La Palma volcano: burning lava destroys at least 100 houses after thousands evacuated

Burning lava from a volcano which erupted on the Spanish Canary Island of La Palma has destroyed at least 100 houses as it streamed through villages towards the coast.

About 500 tourists were among the 5,000 people who were evacuated from the path of the molten lava which poured in rivers towards houses and hotels in villages in the Cumbre Vieja national park in the south of the island.

Authorities said on Monday that at least 100 homes, some of them rental properties for tourists, had been engulfed by the lava in the village of El Paso.

Video footage showed the Spanish Civil Guard clearing people from their houses as the lava crept closer.

“It is unstoppable, we can do absolutely nothing other than to follow up so that there is no greater damage than we already know there will be,” Sergio Rodriguez, mayor of El Paso, told the Spanish state radio RNE.

Stavros Meletlidis, a doctor of volcanology at the Spanish Geographical Institute, said the eruption had torn five holes in the hillside and the situation could change at any moment.

“Eruptive dynamics can change in minutes,” he said.

About 5,000 people were evacuated after the eruption at 3.15 pm local time on Sunday in the sparsely populated Cabeza de Vaca area, the islands’ government said.

Among those evacuated were about 500 tourists who had been staying at a hotel in the village of Puerto Naos.

Video footage showed orange rivers of molten rock pouring down the hill, tearing gashes into woods and farmland, and spreading as they reached lower ground.

“This is not going to be a short eruption,” Canary Islands President Angel Victor Torres told reporters on Monday.

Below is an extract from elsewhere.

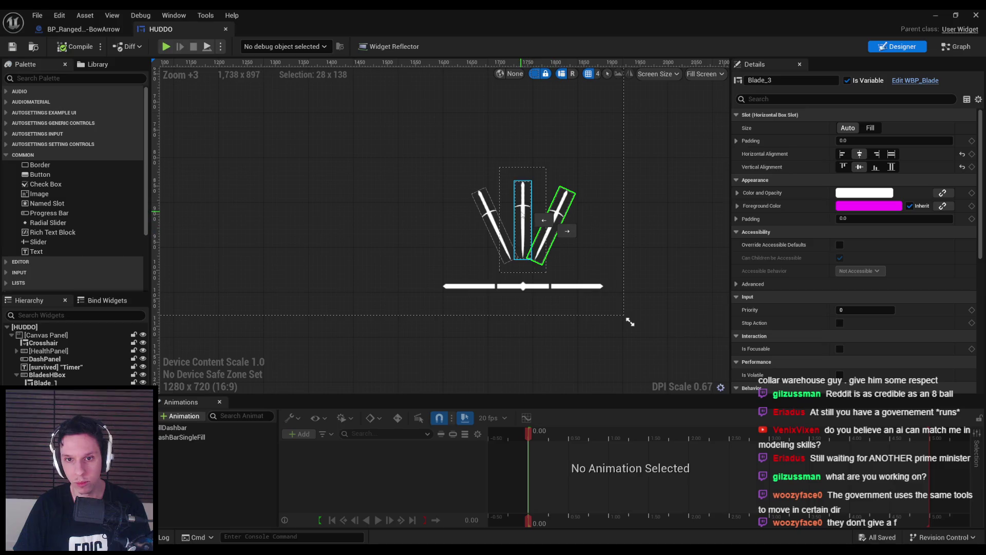
pyautogui.scroll(-1, 352, 217)
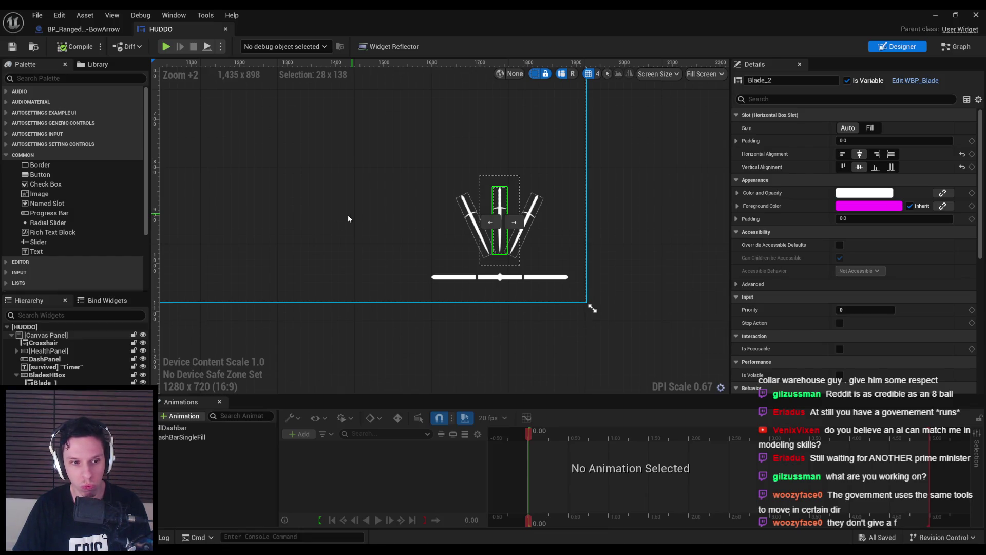
pyautogui.click(45, 383)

At an earlier press conference on Sunday night, Mr Torres said that 5,000 people had been evacuated and no injuries had been reported so far.

He said that the lava was moving towards the coast and the damage would be material.

“According to experts there are about 17-20 million cubic metres of lava," he added.

Canary Islands’ local airline Binter said on Monday it cancelled four flights to and from the island of La Gomera after a volcanic eruption projected ashes and smoke on the neighbouring island of La Palma.

Spanish Prime Minister Pedro Sanchez, who arrived in La Palma, the most northwesterly island of the archipelago, was expected to meet the people who have been evacuated from their houses.

“We have all the resources (to deal with the eruption) and all the troops, the citizens can rest easy,” he said on Sunday night.

La Palma had been on high alert after more than 22,000 tremors were reported in the space of a week in Cumbre Vieja, a chain of volcanoes that last had a major eruption in 1971 but is one of the most active volcanic regions in the Canaries.

In 1971, one man was killed as he was taking photographs near the lava flows, but no property was damaged.

The earliest recorded eruption in La Palma was in 1430, according to the Spanish National Geographical Institute.